To his benefit, he will also be the main choice for centrists since the main moderate candidate, Ali Larijani, was barred from running.
The only other choice for centrist voters is Mostafa Pourmohammadi, who served as cabinet minister under both Mr Ahmadinejad and Mr Rouhani. But as a cleric who has long been associated with the regime’s judicial and security organs, his candidacy comes with baggage and few expect him to win.
Given that, Dr Pezeshkian has secured endorsements from Mr Rouhani’s Moderation and Development Party, as well as from key figures such as former vice president Eshaq Jahangiri and former foreign minister Mohammad Javad Zarif.
But endorsements from elders aren’t enough for Dr Pezeshkian to win. He needs to get out the vote, particularly by inspiring the mostly disillusioned citizenry. With hundreds of protesters having been killed during demonstrations in recent years, many Iranians have lost all hope in change.

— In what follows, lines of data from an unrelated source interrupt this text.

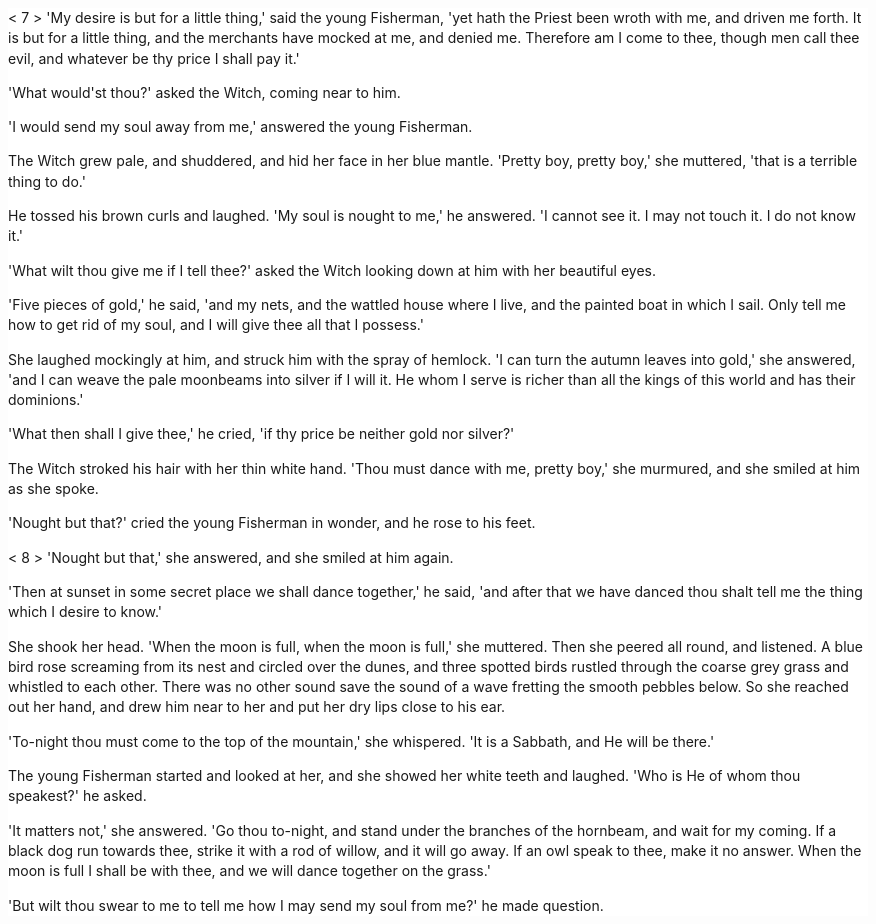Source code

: <  7  >
'My desire is but for a little thing,' said the young Fisherman, 'yet hath the Priest been wroth with me, and driven me forth. It is but for a little thing, and the merchants have mocked at me, and denied me. Therefore am I come to thee, though men call thee evil, and whatever be thy price I shall pay it.'

'What would'st thou?' asked the Witch, coming near to him.

'I would send my soul away from me,' answered the young Fisherman.

The Witch grew pale, and shuddered, and hid her face in her blue mantle. 'Pretty boy, pretty boy,' she muttered, 'that is a terrible thing to do.'

He tossed his brown curls and laughed. 'My soul is nought to me,' he answered. 'I cannot see it. I may not touch it. I do not know it.'

'What wilt thou give me if I tell thee?' asked the Witch looking down at him with her beautiful eyes.

'Five pieces of gold,' he said, 'and my nets, and the wattled house where I live, and the painted boat in which I sail. Only tell me how to get rid of my soul, and I will give thee all that I possess.'

She laughed mockingly at him, and struck him with the spray of hemlock. 'I can turn the autumn leaves into gold,' she answered, 'and I can weave the pale moonbeams into silver if I will it. He whom I serve is richer than all the kings of this world and has their dominions.'

'What then shall I give thee,' he cried, 'if thy price be neither gold nor silver?'

The Witch stroked his hair with her thin white hand. 'Thou must dance with me, pretty boy,' she murmured, and she smiled at him as she spoke.

'Nought but that?' cried the young Fisherman in wonder, and he rose to his feet.

<  8  >
'Nought but that,' she answered, and she smiled at him again.

'Then at sunset in some secret place we shall dance together,' he said, 'and after that we have danced thou shalt tell me the thing which I desire to know.'

She shook her head. 'When the moon is full, when the moon is full,' she muttered. Then she peered all round, and listened. A blue bird rose screaming from its nest and circled over the dunes, and three spotted birds rustled through the coarse grey grass and whistled to each other. There was no other sound save the sound of a wave fretting the smooth pebbles below. So she reached out her hand, and drew him near to her and put her dry lips close to his ear.

'To-night thou must come to the top of the mountain,' she whispered. 'It is a Sabbath, and He will be there.'

The young Fisherman started and looked at her, and she showed her white teeth and laughed. 'Who is He of whom thou speakest?' he asked.

'It matters not,' she answered. 'Go thou to-night, and stand under the branches of the hornbeam, and wait for my coming. If a black dog run towards thee, strike it with a rod of willow, and it will go away. If an owl speak to thee, make it no answer. When the moon is full I shall be with thee, and we will dance together on the grass.'

'But wilt thou swear to me to tell me how I may send my soul from me?' he made question.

The heart surgeon’s campaign has, so far, failed to tug at their heartstrings. In his first televised interview on Monday, he pledged to follow “the general policies set by the supreme leader” – not exactly a rousing call to those who need the motivation to cast their ballot.
Many of his supporters expressed their disappointment after watching the interview, including an IRF spokesperson who urged Dr Pezeshkian to “use a rhetoric in line with the expectations of the majority who are critical of the status quo”. He still has a chance to make amends in the upcoming televised debates.
Dr Pezeshkian’s chances of becoming the next president remain dim. Nonetheless, the very fact that he has been allowed to run has given some hope to Iran’s reformists. For a movement that’s been out of power for almost two decades, it’s not nothing.